Dans la première, Julie aime Saint-Preux et en est aimée. Amour naturel, innocent, de deux êtres jeunes et sains[1]. La société — incarnée dans le baron d’Etange — condamne cet amour : un préjugé artificiel, l’inégalité de naissance et de rang, sépare les amants que la nature unit. Julie épouse M. de Wolmar. Quelle issue lui laisse alors la société ? Comme à Mme  d’Epinay, comme à Mme  d’Houdetot, comme à tant d’autres, l’adultère, sur lequel le monde ferme les yeux pourvu qu’on évite le scandale. Mais l’adultère, c’est le partage honteux, la trahison, le mensonge ; c’est l’avilissement définitif de l’individu par la société.

Julie se sauve par la conscience appuyée sur la religion.
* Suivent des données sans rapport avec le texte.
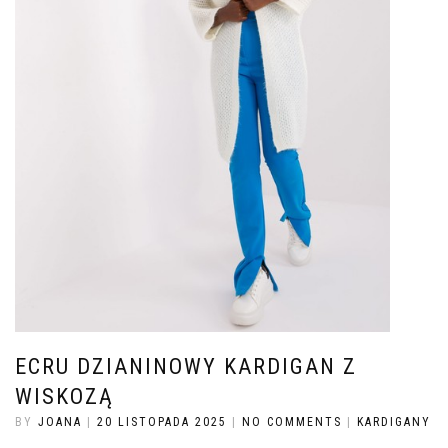
ECRU DZIANINOWY KARDIGAN Z
WISKOZĄ
BY
JOANA
|
20 LISTOPADA 2025
|
NO COMMENTS
|
KARDIGANY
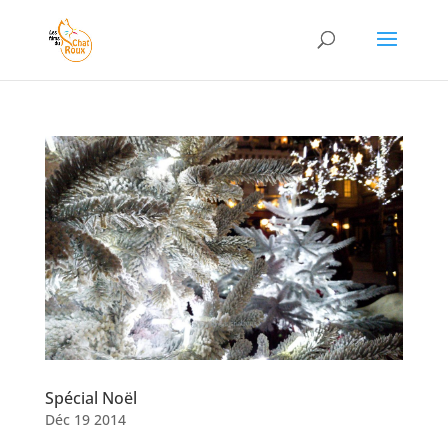
Spécial Noël
Déc 19 2014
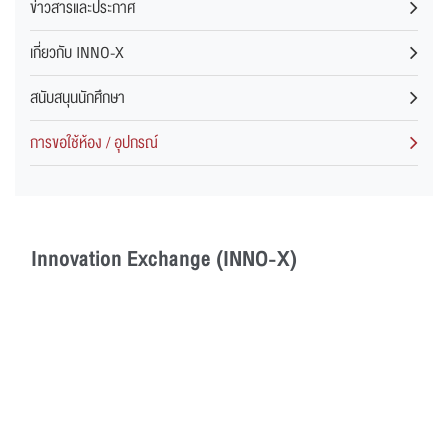
ข่าวสารและประกาศ
เกี่ยวกับ INNO-X
สนับสนุนนักศึกษา
การขอใช้ห้อง / อุปกรณ์
Innovation Exchange (INNO-X)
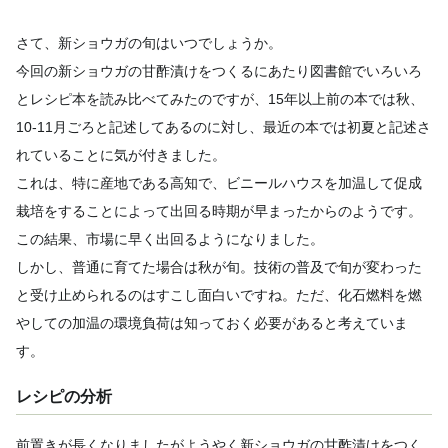
さて、新ショウガの旬はいつでしょうか。
今回の新ショウガの甘酢漬けをつくるにあたり図書館でいろいろ
とレシピ本を読み比べてみたのですが、15年以上前の本では秋、
10-11月ごろと記述してあるのに対し、最近の本では初夏と記述さ
れていることに気が付きました。
これは、特に産地である高知で、ビニールハウスを加温して促成
栽培をすることによって出回る時期が早まったからのようです。
この結果、市場に早く出回るようになりました。
しかし、普通に育てた場合は秋が旬。技術の普及で旬が変わった
と受け止められるのはすこし面白いですね。ただ、化石燃料を燃
やしての加温の環境負荷は知っておく必要があると考えていま
す。
レシピの分析
前置きが長くなりましたがようやく新ショウガの甘酢漬けをつく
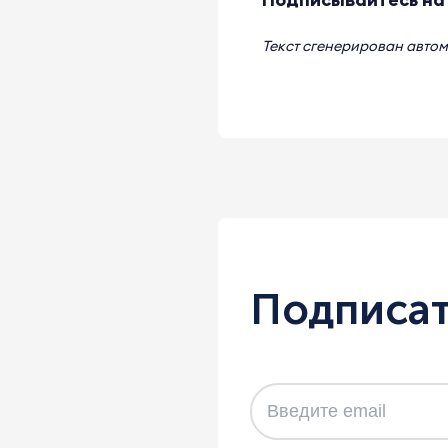
Текст сгенерирован авто
Подписат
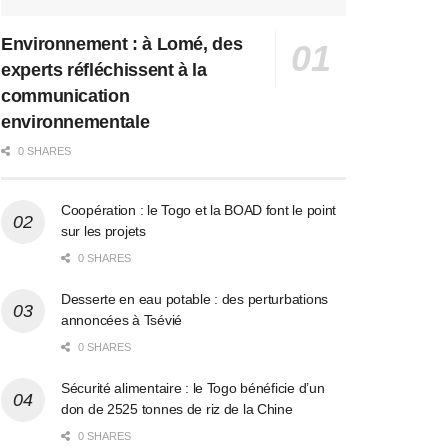
Environnement : à Lomé, des
experts réfléchissent à la
communication
environnementale
0 SHARES
Coopération : le Togo et la BOAD font le point
sur les projets
0 SHARES
Desserte en eau potable : des perturbations
annoncées à Tsévié
0 SHARES
Sécurité alimentaire : le Togo bénéficie d’un
don de 2525 tonnes de riz de la Chine
0 SHARES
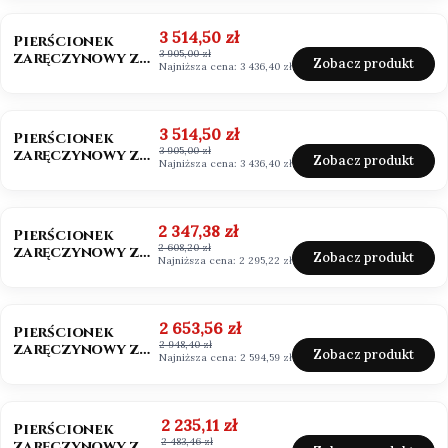
szmaragdowy
OKAZJA
BESTSELLER
Cena promocyjna
3 514,50 zł
Pierścionek
3 905,00 zł
zaręczynowy z
Zobacz produkt
Najniższa cena:
3 436,40 zł
diamentem 0,50ct
Lab Grown
OKAZJA
Cena promocyjna
3 514,50 zł
Pierścionek
3 905,00 zł
zaręczynowy z
Zobacz produkt
Najniższa cena:
3 436,40 zł
diamentem białe
złoto 585
OKAZJA
BESTSELLER
Cena promocyjna
2 347,38 zł
Pierścionek
2 608,20 zł
zaręczynowy z
Zobacz produkt
Najniższa cena:
2 295,22 zł
moissanitem
0,50ct Vvs1/D
OKAZJA
Cena promocyjna
2 653,56 zł
Pierścionek
2 948,40 zł
zaręczynowy z
Zobacz produkt
Najniższa cena:
2 594,59 zł
moissanitem
0,50ct
OKAZJA
Cena promocyjna
2 235,11 zł
Pierścionek
2 483,46 zł
zaręczynowy z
Elle rétablit dans sa vie la loyauté, la franchise, par le renoncement. D’innocente fille, elle devient femme vertueuse, et à défaut du bonheur, elle retrouve la paix. Au lieu des ivresses de la passion, elle goûte des affections douces et profondes dans la fidélité conjugale et la maternité. Voilà comment l’individu peut résister au mal social qui l’enveloppe et s’insinue en lui ; voilà comment il peut restaurer en lui l’équivalent de l’innocence et du bonheur naturels.
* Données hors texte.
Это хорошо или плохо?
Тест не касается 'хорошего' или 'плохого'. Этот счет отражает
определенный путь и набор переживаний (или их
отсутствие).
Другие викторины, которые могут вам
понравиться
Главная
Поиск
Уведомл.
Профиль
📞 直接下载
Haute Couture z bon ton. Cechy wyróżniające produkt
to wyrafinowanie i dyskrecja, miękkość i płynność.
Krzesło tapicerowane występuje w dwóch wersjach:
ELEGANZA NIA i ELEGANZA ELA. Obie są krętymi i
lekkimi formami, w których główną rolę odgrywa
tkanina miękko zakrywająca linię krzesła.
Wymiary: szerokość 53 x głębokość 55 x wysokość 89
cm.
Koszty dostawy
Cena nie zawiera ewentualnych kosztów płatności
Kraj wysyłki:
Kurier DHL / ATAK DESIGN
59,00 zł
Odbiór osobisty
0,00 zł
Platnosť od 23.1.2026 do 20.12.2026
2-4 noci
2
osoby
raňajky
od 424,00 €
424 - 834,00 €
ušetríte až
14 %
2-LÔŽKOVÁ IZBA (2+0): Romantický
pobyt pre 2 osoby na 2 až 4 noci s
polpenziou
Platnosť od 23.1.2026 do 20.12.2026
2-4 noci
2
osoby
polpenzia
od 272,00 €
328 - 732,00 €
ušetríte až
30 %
Dans la seconde partie, Rousseau règle les rapports du mari et de la femme, de la maîtresse de maison et des domestiques, du patron et des ouvriers, du grand propriétaire et des paysans du voisinage. La bonne volonté de Wolmar et de Julie les porte à ne jamais pro-

  1. Julie a simplement « anticipé » sur le mariage, cas fréquent dans les registres du consistoire de Genève : qu’on la marie à Saint-Preux, elle fera une bonne et fidèle femme.